La otra tarde conocí a Hugo. Se trata de un chico de ocho años, hijo de mi querida amiga Cristina Feijoo. Un niño que en el tiempo que pudimos departir, claramente, se declaró amigo mío. Es un chaval guapo, al que le van bien las gafas que lleva, porque le dan un aire de intelectual. Sí; no es exagerado decirlo porque, sin duda, lo es pese a su corta edad. Es muy inteligente, seguro de sí mismo, formado, razona bien, tiene criterio, es despierto, ingenioso, con poderosas convicciones y, además, posee una enorme capacidad para el diálogo. No es, ni de lejos, el particular niño repelente, envanecido y pagado de sí mismo. Muy por el contrario, es abierto, cordial, simpático, alegre y muy deportista, al extremo que juega muy bien al fútbol, y corre que se las pela. De hecho, me dio sendas palizas corriendo y regateándome con una habilidad que, en modo alguno, pude superar. Bueno, a decir verdad, nunca he sido muy diestro en ese deporte.

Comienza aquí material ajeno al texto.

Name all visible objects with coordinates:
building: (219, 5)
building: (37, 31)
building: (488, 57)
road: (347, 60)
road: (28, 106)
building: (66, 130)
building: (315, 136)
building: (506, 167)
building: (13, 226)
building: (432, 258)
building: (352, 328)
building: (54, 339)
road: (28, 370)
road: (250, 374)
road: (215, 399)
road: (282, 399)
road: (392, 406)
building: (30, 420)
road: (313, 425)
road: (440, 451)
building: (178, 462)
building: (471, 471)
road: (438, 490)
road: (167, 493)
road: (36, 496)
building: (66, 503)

Pero, con todo, lo que más llamó mi atención fue su educación esmerada y el que me hablara con tanta consideración y deferencia. Es algo que en la niñez, la adolescencia y la juventud, lamentablemente, estamos perdiendo últimamente a pasos agigantados. Envidio el culto a los mayores de los japoneses y chinos, herencia de las doctrinas de Confucio, porque pienso que aún muchos tenemos cosas que aportar a la sociedad. Por el contrario, deploro el menosprecio descortés, con que se nos suele tratar, de un tiempo a esta parte, en nuestro país. Quisiera recordar que senado, la alta institución parlamentaria del estado, viene de senex (senil, senectud,..) que significa anciano. Por ello me quedé tan satisfecho, llamando a Hugo, mi amigo.